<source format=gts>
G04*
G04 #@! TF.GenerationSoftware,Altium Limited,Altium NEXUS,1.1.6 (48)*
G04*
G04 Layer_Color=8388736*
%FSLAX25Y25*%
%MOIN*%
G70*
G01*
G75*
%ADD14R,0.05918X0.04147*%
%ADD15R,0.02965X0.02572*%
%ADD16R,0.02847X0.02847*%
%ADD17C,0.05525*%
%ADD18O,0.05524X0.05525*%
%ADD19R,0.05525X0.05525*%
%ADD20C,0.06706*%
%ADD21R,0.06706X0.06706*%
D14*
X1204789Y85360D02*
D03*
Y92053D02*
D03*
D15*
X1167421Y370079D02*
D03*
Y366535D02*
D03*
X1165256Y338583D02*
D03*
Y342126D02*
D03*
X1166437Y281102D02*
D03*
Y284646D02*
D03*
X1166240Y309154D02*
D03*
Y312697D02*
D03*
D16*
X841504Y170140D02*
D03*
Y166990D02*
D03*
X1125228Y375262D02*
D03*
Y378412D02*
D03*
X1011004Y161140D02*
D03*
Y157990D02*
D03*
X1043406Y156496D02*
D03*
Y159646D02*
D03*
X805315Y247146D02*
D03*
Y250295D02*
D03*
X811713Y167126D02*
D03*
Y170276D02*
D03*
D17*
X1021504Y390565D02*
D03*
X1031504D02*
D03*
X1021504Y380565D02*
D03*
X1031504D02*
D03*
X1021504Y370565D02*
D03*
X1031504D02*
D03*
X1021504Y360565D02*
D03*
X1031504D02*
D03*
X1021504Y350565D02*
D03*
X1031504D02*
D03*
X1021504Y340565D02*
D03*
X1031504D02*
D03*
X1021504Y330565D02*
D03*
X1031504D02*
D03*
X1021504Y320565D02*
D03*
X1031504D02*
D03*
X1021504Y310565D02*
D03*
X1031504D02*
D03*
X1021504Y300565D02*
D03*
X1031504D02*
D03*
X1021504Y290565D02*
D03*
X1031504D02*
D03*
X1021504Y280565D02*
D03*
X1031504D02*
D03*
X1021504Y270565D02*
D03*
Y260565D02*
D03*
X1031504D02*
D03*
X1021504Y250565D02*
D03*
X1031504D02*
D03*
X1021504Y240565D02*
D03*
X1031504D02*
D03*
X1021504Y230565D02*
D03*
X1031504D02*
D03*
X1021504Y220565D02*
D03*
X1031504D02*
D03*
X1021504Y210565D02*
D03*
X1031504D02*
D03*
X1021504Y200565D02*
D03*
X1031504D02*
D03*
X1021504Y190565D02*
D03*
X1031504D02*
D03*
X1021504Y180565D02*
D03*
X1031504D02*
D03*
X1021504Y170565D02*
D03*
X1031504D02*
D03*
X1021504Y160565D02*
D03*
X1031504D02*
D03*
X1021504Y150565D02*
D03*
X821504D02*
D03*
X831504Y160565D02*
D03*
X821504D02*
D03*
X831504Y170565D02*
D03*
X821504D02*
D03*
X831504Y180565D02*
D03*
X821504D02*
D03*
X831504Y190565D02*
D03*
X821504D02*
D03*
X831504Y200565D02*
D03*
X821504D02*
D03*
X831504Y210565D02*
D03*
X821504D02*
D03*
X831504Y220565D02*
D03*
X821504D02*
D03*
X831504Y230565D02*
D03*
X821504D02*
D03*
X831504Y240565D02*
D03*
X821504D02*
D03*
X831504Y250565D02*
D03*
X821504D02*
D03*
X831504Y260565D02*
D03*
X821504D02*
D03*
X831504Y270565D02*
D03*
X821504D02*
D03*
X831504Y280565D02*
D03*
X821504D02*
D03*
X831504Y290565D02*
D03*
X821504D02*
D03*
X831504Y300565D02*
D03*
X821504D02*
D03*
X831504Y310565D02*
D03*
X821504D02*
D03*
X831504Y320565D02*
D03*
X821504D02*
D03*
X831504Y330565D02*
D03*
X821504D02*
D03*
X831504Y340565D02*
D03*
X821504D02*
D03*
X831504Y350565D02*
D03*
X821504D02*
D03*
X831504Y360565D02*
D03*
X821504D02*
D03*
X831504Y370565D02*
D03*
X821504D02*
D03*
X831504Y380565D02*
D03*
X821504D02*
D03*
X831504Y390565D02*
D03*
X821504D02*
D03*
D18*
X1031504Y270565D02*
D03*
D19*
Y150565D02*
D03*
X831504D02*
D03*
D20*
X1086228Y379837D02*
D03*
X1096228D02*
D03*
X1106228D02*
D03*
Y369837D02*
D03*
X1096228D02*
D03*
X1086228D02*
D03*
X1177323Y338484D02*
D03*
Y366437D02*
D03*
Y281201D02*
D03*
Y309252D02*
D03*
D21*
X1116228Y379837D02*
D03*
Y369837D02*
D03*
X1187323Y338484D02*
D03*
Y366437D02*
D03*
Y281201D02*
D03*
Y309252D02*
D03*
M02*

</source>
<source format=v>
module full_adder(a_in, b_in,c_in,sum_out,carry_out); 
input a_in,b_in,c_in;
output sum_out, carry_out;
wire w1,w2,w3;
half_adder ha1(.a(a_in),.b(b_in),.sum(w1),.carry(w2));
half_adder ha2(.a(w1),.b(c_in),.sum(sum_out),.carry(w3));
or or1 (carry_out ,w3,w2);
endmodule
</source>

━━━

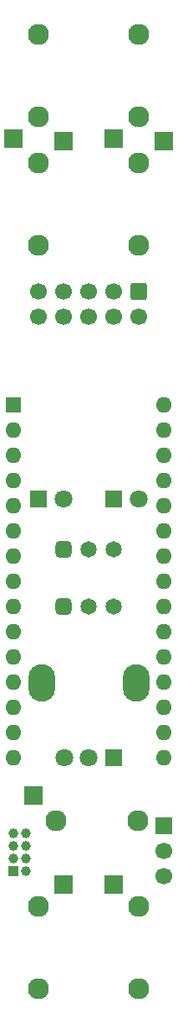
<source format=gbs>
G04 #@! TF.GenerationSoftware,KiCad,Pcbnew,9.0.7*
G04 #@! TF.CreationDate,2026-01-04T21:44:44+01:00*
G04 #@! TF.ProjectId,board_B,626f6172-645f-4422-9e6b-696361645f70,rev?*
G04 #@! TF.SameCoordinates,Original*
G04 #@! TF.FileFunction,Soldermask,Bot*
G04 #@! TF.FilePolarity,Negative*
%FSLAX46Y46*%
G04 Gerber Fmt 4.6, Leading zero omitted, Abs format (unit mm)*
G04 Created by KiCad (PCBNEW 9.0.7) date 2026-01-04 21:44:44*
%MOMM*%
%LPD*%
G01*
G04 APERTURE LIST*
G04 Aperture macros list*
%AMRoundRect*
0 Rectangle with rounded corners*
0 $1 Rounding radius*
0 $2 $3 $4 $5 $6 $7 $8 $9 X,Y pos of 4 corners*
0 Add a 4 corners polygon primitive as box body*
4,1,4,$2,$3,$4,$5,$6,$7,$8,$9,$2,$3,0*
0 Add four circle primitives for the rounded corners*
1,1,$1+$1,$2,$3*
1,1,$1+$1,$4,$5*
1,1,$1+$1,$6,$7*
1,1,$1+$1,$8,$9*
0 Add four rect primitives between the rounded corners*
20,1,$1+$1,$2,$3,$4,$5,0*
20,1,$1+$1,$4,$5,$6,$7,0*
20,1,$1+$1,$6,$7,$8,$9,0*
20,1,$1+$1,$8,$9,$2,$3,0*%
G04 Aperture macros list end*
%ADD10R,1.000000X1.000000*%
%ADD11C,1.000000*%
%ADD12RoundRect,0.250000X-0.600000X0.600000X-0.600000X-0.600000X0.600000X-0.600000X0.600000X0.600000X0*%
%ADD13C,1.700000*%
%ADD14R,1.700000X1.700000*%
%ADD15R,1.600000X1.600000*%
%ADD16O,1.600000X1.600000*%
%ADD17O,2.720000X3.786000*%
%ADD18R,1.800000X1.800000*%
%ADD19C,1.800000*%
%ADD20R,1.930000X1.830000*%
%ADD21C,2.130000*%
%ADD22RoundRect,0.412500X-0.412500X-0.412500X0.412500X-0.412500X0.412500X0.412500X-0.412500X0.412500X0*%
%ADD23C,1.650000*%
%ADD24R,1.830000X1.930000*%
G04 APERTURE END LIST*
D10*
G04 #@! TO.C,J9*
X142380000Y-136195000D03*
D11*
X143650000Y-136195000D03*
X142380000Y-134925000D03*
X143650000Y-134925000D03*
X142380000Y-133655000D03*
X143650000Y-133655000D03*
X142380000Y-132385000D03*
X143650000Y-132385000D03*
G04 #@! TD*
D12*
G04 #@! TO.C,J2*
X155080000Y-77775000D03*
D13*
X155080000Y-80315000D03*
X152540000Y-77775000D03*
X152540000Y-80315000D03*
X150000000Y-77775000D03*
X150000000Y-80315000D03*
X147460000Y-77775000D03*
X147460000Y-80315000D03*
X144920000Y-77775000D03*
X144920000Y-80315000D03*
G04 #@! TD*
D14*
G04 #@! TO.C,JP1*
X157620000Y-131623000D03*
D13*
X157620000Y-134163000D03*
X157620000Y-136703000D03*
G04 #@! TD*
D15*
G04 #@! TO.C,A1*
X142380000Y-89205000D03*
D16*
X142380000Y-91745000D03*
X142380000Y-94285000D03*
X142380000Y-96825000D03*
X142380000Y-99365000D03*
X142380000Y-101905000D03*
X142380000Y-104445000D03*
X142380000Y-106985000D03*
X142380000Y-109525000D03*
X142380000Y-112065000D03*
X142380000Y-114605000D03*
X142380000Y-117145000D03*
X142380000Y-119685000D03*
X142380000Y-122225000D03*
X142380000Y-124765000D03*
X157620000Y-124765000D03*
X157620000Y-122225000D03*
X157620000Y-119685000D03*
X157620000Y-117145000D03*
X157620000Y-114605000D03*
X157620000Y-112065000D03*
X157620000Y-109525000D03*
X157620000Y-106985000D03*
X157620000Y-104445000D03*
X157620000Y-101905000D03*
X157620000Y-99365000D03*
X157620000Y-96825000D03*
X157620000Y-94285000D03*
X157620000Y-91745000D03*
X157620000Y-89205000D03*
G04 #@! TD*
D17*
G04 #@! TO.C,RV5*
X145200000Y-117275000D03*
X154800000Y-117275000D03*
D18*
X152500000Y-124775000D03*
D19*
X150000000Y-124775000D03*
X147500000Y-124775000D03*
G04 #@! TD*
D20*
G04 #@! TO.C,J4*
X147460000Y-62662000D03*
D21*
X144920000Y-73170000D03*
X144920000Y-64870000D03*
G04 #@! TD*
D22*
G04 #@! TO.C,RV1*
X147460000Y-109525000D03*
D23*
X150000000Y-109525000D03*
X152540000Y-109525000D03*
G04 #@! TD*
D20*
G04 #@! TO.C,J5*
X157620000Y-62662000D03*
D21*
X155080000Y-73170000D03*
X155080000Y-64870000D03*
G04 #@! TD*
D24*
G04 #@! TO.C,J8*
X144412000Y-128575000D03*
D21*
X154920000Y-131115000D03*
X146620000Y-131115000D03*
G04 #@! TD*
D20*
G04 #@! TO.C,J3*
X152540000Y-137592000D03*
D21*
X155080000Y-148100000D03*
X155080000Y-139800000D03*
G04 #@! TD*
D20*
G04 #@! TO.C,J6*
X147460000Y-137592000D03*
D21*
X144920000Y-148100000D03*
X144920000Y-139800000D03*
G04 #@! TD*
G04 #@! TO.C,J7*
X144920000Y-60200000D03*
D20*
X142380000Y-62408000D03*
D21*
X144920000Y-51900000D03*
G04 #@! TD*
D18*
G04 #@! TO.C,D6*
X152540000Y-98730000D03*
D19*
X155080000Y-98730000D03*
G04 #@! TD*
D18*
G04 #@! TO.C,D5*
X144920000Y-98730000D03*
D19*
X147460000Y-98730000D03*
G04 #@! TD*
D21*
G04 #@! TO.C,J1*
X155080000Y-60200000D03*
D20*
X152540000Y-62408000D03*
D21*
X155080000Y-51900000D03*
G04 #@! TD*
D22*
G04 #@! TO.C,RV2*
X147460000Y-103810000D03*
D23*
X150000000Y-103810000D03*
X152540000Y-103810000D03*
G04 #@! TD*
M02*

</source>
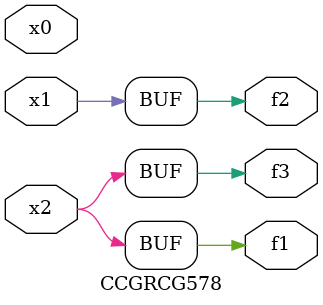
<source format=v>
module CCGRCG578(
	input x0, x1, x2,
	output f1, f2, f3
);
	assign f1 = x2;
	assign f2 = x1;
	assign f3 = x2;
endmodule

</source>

━━━

* _Task objective_: For each line in the entries that holds "format", return that line.

* _Response_:
<source format=gts>
<source format=v>
<source format=gbs>
G04 Gerber Fmt 4.6, Leading zero omitted, Abs format (unit mm)*
<source format=v>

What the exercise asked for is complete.